-- MATERIALS PROVIDED follows --
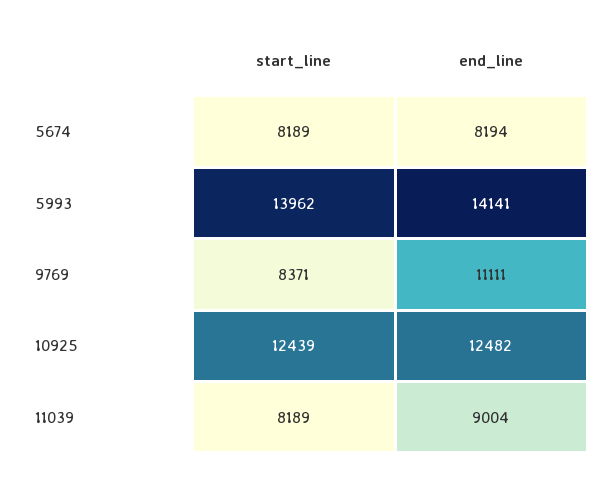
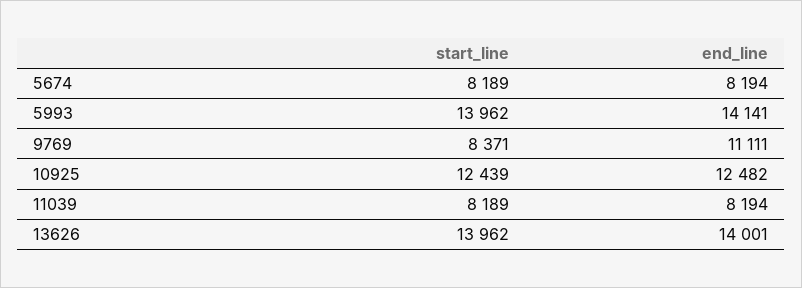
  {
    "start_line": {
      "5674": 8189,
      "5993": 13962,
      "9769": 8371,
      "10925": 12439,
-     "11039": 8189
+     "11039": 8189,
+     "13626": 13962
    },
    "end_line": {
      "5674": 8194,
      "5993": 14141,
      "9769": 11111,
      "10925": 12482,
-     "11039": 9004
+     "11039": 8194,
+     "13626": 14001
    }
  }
-- MATERIALS PROVIDED concluded --
#### [WHAT IS EXPECTED]
Exclude the images, then output the data above word for word.

#### [RESULT FOR THIS EXERCISE]
  {
    "start_line": {
      "5674": 8189,
      "5993": 13962,
      "9769": 8371,
      "10925": 12439,
-     "11039": 8189
+     "11039": 8189,
+     "13626": 13962
    },
    "end_line": {
      "5674": 8194,
      "5993": 14141,
      "9769": 11111,
      "10925": 12482,
-     "11039": 9004
+     "11039": 8194,
+     "13626": 14001
    }
  }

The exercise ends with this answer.